Алба, отчинка моя… - Василе Василаке
Шрифт:
Интервал:
Закладка:
Значит, не было у мамы Надежды ни капельки покоя, а тут еще в доме ее получается большущая история без начала и конца, потому что, если разобраться, кто он, этот Серафим, — птенчик с травинкой в клюве или, как говорится, немножко дурак или кто? Ведь село всегда хочет иметь о человеке ясное мнение, как о погоде: дурак он или только притворяется? Или, может, другое что, и тогда зачем ломать голову, раз он все равно такой же, как ты…
7— Бычок или телка?
— Бычок… Хэй, Белый, вставай!
И тут же вокруг Белого стали крутиться, вертеться, стали его тянуть, похлопывать, тормошить, гладить, оглядывать с головы до ног и еще раз с ног до головы, потом опять осматривали со всех сторон, словно яйцо с зародышем на свет. Он хорошо это чувствовал, потому что бык быком, а раз он живой, то как ему не чувствовать? Кишели-мельтешили вокруг шубейки, кацавейки, цигейки, пряжки, косынки, кожухи, козырьки, ватники…

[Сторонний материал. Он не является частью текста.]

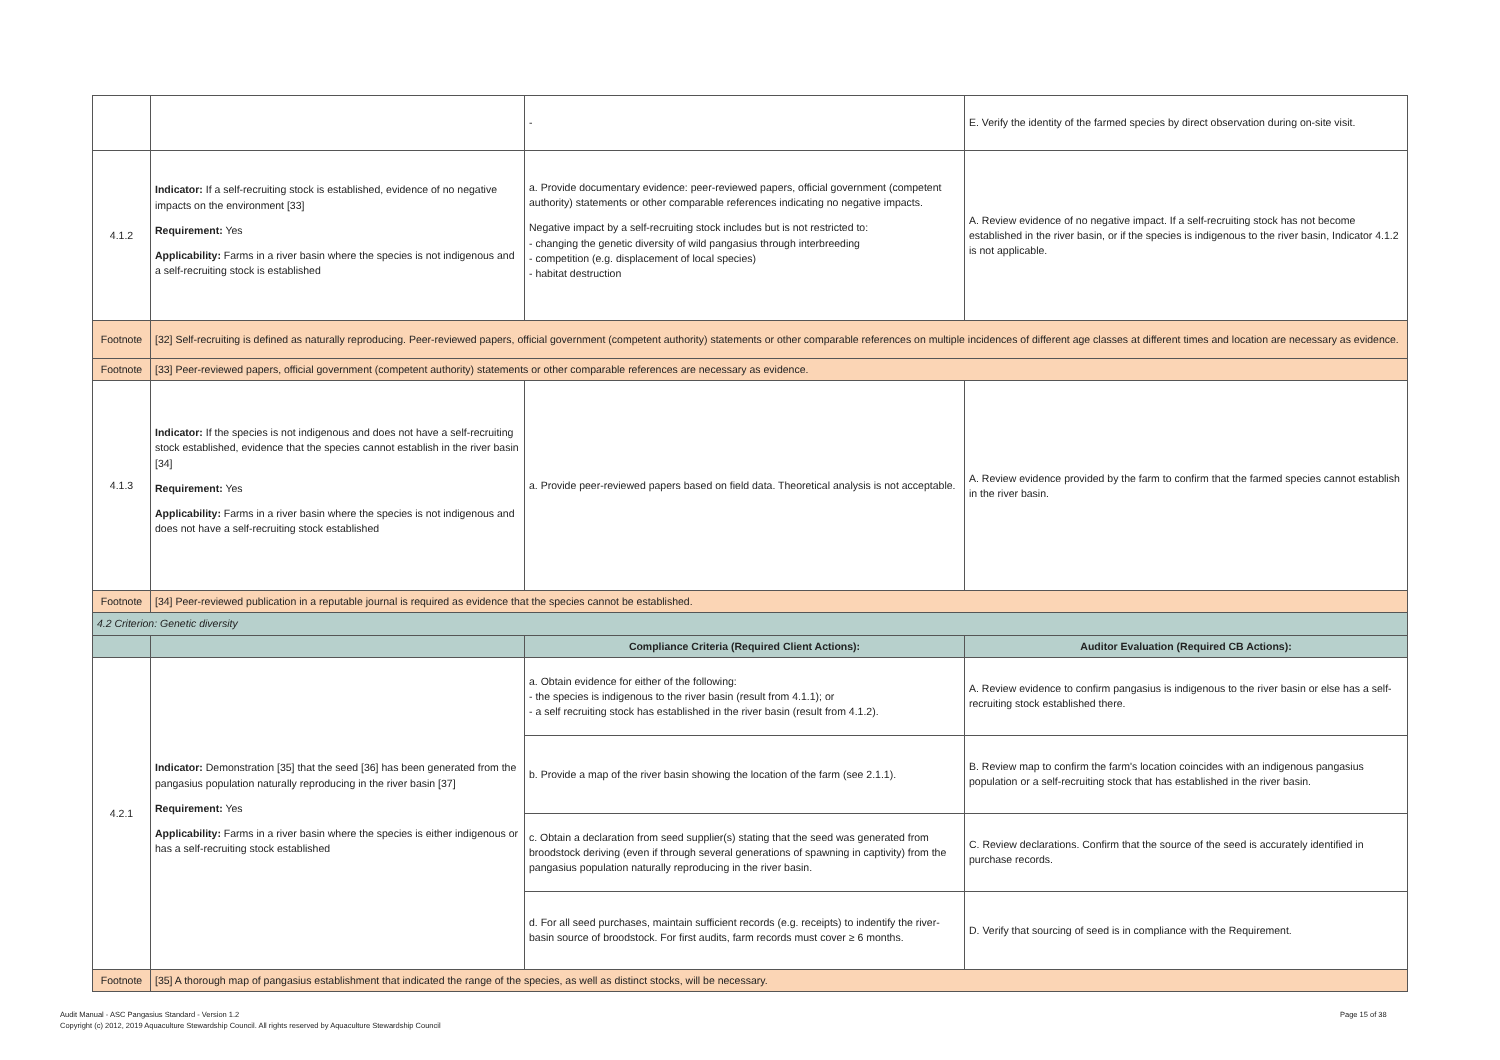| | | - | E. Verify the identity of the farmed species by direct observation during on-site visit. |
| 4.1.2 | Indicator: If a self-recruiting stock is established, evidence of no negative impacts on the environment [33] Requirement: Yes Applicability: Farms in a river basin where the species is not indigenous and a self-recruiting stock is established | a. Provide documentary evidence: peer-reviewed papers, official government (competent authority) statements or other comparable references indicating no negative impacts. Negative impact by a self-recruiting stock includes but is not restricted to: - changing the genetic diversity of wild pangasius through interbreeding - competition (e.g. displacement of local species) - habitat destruction | A. Review evidence of no negative impact. If a self-recruiting stock has not become established in the river basin, or if the species is indigenous to the river basin, Indicator 4.1.2 is not applicable. |
| Footnote | [32] Self-recruiting is defined as naturally reproducing. Peer-reviewed papers, official government (competent authority) statements or other comparable references on multiple incidences of different age classes at different times and location are necessary as evidence. | | |
| Footnote | [33] Peer-reviewed papers, official government (competent authority) statements or other comparable references are necessary as evidence. | | |
| 4.1.3 | Indicator: If the species is not indigenous and does not have a self-recruiting stock established, evidence that the species cannot establish in the river basin [34] Requirement: Yes Applicability: Farms in a river basin where the species is not indigenous and does not have a self-recruiting stock established | a. Provide peer-reviewed papers based on field data. Theoretical analysis is not acceptable. | A. Review evidence provided by the farm to confirm that the farmed species cannot establish in the river basin. |
| Footnote | [34] Peer-reviewed publication in a reputable journal is required as evidence that the species cannot be established. | | |
| 4.2 Criterion: Genetic diversity | | | |
| | | Compliance Criteria (Required Client Actions): | Auditor Evaluation (Required CB Actions): |
| 4.2.1 | Indicator: Demonstration [35] that the seed [36] has been generated from the pangasius population naturally reproducing in the river basin [37] Requirement: Yes Applicability: Farms in a river basin where the species is either indigenous or has a self-recruiting stock established | a. Obtain evidence for either of the following: - the species is indigenous to the river basin (result from 4.1.1); or - a self recruiting stock has established in the river basin (result from 4.1.2). | A. Review evidence to confirm pangasius is indigenous to the river basin or else has a self-recruiting stock established there. |
| | | b. Provide a map of the river basin showing the location of the farm (see 2.1.1). | B. Review map to confirm the farm's location coincides with an indigenous pangasius population or a self-recruiting stock that has established in the river basin. |
| | | c. Obtain a declaration from seed supplier(s) stating that the seed was generated from broodstock deriving (even if through several generations of spawning in captivity) from the pangasius population naturally reproducing in the river basin. | C. Review declarations. Confirm that the source of the seed is accurately identified in purchase records. |
| | | d. For all seed purchases, maintain sufficient records (e.g. receipts) to indentify the river-basin source of broodstock. For first audits, farm records must cover ≥ 6 months. | D. Verify that sourcing of seed is in compliance with the Requirement. |
| Footnote | [35] A thorough map of pangasius establishment that indicated the range of the species, as well as distinct stocks, will be necessary. | | |
Audit Manual - ASC Pangasius Standard - Version 1.2
Copyright (c) 2012, 2019 Aquaculture Stewardship Council. All rights reserved by Aquaculture Stewardship Council
Page 15 of 38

— Поглядите-ка на него, видать, родила его мама к рождеству и вместе с детьми в доме зимовал…
— Сколько базаров исходил, такой картинки не видел!
— А Белый какой, бре, бре, бре!..
— Точка, точка, два крючочка…
— Вы это о рогах?
— И сколько за него просит?
— А помните, Бельцкий уезд как-то прислал нам такого же, семенного…
— Чего-чего, а этого в уезде было хоть отбавляй…
— Смотрите, уже бьют по рукам. За сколько уступили?
— Пять лепешек да два кола!
— Вы это о копытах и морде?
— Да бросьте, он прямо картинка, и все тут!
— Деньги как на дрожжах будут расти, если хорошо его кормишь.
— Да теперь, со всей этой техникой, на что он?
— На жаркое…
— И не говорите. Это ведь такое утешение, когда бычок есть. Выйдешь по нужде, пройдешься по загону, вот и мысль появится, с самого утра.
— Так-то так, да ведь с этой техникой он что? Говорю же вам: пять лепешек да два кола. Вы только поглядите, что пишут!
«МОЛОКО БЕЗ КОРОВЫ, ИЛИ КОРОВА-РОБОТГруппа английских ученых создала агрегат, который производит молоко… без коровы. Эта машина перерабатывает траву, морковь, горох, словом, все то, что необходимо корове для корма… Но если в коровье молоко переходит только восемнадцать процентов белка, содержащегося в кормах, то машина превращает в молоко восемьдесят процентов этих белков. У „машинного молока“ еще одно преимущество: оно не содержит некоторых элементов, вредных для стариков и детей».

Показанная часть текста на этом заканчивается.